Business & Economy

Over 1M Youtube videos removed in LaLiga piracy clampdown

Madrid, May 24 (EFE).- LaLiga’s fight against online piracy saw more than 1,065,000 videos taken off Youtube and more than 368,000 removed from social media platforms last season, the league anti-piracy director Guillermo Rodríguez said at the fifth EFE Sport Business Days forum.

Organized by Efe News Agency and Best Option Media and presented by Efe’s head of sports, Luis Villarejo, the event, titled “Sportech, technology in sports business”, was also attended by Sport Boost director Carlos Cutropía, technical director of synchronized swimming at the Spanish Swimming Federation, Ana Montero, and Fernando Martín, who is in charge of digital development for the Association of Basketball Clubs (ACB).

“We started working in 2015 (…) and started to evaluate the impact online piracy would have in financial terms and in terms of reputations and branding. We realized the impact it had on competition and society, and that we needed to go beyond just removing the video and do more of what we are doing at LaLiga’s anti-piracy labs,” Rodriguez said.

Through their work, which he said “technology was crucial” for, more than 75,800 URLs have been removed from Google and over 26,000 profiles have been taken off social media this season alone.

Rodriguez pointed out that “according to the European Intellectual Property Office, piracy causes a loss of more than 60 billion euros and more than 400,000 jobs in Europe every year” and has a major impact on competition and society.

“Online pirates are constantly evolving. We respond to any type of intellectual property infringement, whether live or on-demand, because piracy does not end when a competition ends. A technological solution such as the one we have developed allows us to reduce time, risks and costs,” he said.

Rodríguez said LaLiga takes a “360 degree approach wherever piracy is being commercialized, distributed or promoted” — on search engines, which represent more than 95% of global queries on the Internet, in apps, to locate possible identity theft, scams or unauthorized use of the brand, and on more than 70 social media platforms.

With a laboratory in Madrid and another in Mexico, plus the development of tools such as “Lumiere”, “Marauder” and “Blackhole” for detection, protection and identification, LaLiga carries out “legal actions against infringers or consumers, as well as collaboration with anti-piracy and lobbying organizations to have a legal framework to act swiftly and in the shortest possible time.”

“For that we need a law that allows us to act quickly.
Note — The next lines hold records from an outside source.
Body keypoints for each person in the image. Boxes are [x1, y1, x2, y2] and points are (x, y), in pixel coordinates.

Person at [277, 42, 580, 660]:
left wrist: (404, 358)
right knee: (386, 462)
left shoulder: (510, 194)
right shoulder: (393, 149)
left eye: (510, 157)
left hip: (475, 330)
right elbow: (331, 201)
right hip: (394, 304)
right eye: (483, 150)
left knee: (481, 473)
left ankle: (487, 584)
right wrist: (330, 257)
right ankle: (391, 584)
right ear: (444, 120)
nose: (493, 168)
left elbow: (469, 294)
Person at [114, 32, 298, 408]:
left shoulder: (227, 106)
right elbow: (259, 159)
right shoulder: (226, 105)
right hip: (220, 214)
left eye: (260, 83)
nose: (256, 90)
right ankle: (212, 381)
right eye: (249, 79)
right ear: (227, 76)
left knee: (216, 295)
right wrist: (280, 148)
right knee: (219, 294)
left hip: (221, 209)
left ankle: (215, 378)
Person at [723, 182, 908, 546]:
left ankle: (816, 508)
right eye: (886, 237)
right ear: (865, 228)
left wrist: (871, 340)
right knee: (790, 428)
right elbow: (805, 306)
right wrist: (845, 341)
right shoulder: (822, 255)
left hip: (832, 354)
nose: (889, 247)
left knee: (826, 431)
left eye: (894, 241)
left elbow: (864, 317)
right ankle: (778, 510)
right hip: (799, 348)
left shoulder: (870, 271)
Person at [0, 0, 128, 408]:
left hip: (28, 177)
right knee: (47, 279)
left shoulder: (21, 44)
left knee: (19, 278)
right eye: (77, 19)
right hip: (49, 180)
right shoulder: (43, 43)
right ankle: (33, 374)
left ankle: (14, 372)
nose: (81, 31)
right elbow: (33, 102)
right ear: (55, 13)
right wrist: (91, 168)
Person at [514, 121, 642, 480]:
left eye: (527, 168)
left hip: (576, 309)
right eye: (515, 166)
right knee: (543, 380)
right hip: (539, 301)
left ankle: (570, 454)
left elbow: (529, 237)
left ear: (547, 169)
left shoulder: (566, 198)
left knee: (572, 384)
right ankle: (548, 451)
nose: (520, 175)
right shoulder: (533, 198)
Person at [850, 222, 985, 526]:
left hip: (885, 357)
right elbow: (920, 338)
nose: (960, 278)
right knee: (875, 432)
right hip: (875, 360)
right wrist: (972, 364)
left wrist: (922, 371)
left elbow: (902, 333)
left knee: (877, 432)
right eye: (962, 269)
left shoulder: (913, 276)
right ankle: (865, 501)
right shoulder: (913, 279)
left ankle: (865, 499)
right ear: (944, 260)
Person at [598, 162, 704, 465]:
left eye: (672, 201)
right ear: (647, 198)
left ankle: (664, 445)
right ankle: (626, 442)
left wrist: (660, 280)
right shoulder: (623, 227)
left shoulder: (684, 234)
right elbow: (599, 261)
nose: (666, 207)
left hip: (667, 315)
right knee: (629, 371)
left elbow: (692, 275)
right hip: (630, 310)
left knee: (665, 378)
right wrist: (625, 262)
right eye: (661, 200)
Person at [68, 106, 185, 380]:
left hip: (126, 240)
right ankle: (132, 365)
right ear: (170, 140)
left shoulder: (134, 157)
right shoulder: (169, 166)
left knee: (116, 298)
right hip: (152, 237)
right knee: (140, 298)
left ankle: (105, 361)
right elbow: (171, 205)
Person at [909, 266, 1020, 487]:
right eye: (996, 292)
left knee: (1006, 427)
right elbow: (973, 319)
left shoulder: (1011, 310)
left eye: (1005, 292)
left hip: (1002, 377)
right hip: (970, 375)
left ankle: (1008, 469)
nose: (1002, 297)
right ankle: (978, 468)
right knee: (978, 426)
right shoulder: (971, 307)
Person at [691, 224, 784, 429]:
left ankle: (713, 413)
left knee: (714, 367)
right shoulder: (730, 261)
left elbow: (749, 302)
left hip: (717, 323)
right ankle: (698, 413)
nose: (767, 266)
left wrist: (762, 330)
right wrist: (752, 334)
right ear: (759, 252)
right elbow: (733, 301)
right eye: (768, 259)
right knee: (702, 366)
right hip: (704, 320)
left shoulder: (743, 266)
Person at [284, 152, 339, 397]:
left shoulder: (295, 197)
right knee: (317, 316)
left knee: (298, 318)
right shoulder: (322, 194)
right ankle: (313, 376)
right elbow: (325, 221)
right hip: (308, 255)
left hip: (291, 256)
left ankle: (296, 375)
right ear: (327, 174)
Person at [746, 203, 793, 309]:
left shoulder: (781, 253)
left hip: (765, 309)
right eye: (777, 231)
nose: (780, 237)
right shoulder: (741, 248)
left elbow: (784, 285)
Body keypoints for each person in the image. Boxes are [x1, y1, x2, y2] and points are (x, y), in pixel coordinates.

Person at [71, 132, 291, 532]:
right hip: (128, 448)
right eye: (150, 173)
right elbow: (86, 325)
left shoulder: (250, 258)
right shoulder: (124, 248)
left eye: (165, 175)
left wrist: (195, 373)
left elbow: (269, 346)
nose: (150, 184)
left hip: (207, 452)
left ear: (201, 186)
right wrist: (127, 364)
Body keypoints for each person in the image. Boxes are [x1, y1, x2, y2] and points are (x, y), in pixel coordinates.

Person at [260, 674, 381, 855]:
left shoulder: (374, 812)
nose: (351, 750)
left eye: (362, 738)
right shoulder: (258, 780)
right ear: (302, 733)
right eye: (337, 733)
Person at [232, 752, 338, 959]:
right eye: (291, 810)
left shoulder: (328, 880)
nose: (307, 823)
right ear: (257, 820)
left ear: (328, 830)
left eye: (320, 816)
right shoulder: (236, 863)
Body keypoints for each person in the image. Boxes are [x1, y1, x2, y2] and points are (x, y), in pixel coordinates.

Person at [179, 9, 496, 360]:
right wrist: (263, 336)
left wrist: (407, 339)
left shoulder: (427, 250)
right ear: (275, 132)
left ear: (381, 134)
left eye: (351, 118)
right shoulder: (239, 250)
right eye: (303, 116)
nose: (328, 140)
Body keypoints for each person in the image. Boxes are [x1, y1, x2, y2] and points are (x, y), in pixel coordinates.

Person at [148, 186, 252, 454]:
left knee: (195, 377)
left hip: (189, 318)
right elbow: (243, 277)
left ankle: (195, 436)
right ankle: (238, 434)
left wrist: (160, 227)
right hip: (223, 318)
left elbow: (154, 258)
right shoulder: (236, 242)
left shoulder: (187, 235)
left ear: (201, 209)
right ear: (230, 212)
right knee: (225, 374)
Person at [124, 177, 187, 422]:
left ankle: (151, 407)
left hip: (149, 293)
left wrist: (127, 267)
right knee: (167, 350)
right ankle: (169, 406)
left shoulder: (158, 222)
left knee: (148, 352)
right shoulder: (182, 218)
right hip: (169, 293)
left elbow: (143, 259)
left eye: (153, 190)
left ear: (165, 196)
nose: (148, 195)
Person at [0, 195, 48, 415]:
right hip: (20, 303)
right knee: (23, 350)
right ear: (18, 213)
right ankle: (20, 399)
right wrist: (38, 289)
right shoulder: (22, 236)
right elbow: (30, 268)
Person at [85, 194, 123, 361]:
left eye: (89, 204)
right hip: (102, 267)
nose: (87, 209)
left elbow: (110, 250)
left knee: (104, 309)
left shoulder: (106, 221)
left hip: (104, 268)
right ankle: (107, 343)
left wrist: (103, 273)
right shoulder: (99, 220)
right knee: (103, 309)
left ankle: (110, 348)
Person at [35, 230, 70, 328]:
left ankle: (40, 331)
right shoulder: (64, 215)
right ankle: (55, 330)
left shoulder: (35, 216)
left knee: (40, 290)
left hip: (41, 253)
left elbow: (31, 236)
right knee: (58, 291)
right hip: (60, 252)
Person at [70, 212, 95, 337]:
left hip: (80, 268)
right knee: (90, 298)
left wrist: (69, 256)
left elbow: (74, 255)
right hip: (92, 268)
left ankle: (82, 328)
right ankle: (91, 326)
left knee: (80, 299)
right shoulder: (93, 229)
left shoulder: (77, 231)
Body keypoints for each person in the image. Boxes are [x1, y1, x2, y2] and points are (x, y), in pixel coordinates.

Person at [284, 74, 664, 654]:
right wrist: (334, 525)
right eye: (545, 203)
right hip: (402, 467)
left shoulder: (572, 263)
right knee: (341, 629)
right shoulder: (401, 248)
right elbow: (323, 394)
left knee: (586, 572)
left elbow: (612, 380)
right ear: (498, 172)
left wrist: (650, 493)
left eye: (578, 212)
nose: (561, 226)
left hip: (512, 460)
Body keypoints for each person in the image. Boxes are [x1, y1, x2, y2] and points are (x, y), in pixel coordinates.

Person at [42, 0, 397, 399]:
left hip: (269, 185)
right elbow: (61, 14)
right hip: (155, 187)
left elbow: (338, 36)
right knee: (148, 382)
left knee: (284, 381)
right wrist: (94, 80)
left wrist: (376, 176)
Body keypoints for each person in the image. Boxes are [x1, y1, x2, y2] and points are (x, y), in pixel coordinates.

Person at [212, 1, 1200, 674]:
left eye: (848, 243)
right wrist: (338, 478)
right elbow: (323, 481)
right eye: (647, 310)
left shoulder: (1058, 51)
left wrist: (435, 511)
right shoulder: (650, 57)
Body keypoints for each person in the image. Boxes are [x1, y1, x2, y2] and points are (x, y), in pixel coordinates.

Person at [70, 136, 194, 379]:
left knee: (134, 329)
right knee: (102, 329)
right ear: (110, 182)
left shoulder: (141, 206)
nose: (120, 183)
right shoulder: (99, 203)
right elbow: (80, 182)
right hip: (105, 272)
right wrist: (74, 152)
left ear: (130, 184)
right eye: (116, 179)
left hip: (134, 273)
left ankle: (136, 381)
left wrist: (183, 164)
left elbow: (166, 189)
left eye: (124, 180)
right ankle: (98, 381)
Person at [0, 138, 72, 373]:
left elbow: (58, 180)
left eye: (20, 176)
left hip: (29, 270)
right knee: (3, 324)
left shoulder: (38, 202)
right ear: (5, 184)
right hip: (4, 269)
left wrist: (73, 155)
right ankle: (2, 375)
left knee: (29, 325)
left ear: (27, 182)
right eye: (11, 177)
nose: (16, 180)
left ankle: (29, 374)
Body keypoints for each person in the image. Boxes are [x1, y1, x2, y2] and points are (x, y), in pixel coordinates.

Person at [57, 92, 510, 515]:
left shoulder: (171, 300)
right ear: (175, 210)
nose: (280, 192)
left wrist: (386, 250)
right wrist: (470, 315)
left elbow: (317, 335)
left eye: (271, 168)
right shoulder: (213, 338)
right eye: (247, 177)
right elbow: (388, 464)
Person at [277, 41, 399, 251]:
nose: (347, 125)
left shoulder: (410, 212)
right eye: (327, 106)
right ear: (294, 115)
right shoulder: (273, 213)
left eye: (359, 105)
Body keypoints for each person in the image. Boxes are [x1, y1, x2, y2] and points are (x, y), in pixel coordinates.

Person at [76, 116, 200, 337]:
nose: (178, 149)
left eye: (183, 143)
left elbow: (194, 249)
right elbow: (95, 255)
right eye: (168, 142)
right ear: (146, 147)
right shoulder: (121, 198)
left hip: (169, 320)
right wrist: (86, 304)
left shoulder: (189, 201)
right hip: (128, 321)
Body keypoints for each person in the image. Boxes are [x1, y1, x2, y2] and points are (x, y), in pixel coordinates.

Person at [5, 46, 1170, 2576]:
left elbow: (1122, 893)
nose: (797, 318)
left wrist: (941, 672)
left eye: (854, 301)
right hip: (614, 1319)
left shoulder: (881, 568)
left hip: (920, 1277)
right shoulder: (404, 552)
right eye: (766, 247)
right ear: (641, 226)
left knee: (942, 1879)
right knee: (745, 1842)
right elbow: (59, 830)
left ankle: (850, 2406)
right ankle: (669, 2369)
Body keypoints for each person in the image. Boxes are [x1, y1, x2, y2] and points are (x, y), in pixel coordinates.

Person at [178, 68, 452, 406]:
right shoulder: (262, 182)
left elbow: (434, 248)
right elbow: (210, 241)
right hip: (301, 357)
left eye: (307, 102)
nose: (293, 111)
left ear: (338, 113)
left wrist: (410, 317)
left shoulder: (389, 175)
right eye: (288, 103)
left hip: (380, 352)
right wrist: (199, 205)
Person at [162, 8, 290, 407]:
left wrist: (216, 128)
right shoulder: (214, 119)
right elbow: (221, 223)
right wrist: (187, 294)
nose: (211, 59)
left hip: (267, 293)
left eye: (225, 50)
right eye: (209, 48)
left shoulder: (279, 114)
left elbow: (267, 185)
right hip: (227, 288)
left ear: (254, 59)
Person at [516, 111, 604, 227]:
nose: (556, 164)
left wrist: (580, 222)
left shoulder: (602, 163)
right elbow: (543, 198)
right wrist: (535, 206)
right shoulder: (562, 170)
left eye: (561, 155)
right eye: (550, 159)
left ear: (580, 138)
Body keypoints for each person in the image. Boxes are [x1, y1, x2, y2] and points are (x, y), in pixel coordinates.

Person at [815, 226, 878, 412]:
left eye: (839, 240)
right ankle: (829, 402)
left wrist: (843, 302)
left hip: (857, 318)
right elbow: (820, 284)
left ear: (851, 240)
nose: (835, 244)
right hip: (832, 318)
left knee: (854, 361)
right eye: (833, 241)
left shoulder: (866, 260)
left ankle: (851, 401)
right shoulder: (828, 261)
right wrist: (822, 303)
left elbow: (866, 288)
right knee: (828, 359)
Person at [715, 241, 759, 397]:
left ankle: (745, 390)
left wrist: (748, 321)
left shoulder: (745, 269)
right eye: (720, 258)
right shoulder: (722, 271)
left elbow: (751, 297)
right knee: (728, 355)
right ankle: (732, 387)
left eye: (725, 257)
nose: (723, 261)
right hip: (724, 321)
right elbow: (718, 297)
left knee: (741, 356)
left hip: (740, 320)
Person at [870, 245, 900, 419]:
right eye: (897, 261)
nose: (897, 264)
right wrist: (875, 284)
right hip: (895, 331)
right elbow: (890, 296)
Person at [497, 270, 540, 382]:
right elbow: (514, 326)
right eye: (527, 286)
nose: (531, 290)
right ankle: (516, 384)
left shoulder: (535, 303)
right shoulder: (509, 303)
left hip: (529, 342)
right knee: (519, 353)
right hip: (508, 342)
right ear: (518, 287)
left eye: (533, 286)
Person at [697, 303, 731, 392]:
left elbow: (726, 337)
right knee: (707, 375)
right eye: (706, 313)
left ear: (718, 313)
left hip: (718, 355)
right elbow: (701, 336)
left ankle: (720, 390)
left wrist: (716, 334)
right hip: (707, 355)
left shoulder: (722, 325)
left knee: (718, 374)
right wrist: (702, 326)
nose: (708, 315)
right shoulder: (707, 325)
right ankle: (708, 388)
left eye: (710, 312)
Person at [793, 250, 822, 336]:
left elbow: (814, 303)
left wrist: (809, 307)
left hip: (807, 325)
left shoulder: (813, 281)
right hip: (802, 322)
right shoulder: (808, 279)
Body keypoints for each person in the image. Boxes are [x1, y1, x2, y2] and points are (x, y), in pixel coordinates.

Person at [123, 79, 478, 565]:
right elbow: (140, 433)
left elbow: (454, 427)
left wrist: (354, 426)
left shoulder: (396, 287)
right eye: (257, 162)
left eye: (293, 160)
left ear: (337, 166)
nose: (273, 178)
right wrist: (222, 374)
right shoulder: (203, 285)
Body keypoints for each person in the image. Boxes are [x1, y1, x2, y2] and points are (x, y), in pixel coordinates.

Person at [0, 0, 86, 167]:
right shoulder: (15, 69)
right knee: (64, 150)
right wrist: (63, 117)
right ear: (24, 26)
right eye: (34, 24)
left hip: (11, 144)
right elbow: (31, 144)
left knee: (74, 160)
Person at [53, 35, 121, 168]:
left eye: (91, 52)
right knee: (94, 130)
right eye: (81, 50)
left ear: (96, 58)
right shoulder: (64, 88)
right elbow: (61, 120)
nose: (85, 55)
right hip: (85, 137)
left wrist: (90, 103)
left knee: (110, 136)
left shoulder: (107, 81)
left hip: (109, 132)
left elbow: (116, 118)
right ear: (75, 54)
Communication is also important, so that the online pirate knows that we are going to pursue them and act against them, but also to transmit that message to the consumer,” Rodríguez said.

On the countries or regions where this type of illegal activity may be more common, the LaLiga executive said that “piracy does not understand countries or borders” and there are “certain areas of the world where there is better infrastructure or the legislation is more lax in terms of intellectual property.”

“They have servers in various spots, such as Kenya, the Seychelles and Kazakhstan, but we would be surprised to see the number in Germany, they have almost 1,700 servers. We have them closer than we can imagine,” he said.

Guillermo Rodríguez pointed out that a match like the Champions League final on Saturday or a Clasico are events “with a lot of demand, there is a peak of pirated content available for fans to consume and the pirates know it.”

“We, in the case of El Clasico, add an extra to the cybersecurity team that is working in real time, to be able to act against all the infringements that are going to occur online. We have to act during the broadcasting of the match, with the tools and our team, to eliminate in a matter of minutes, if not seconds, pirate broadcasts over the Internet,” he concluded.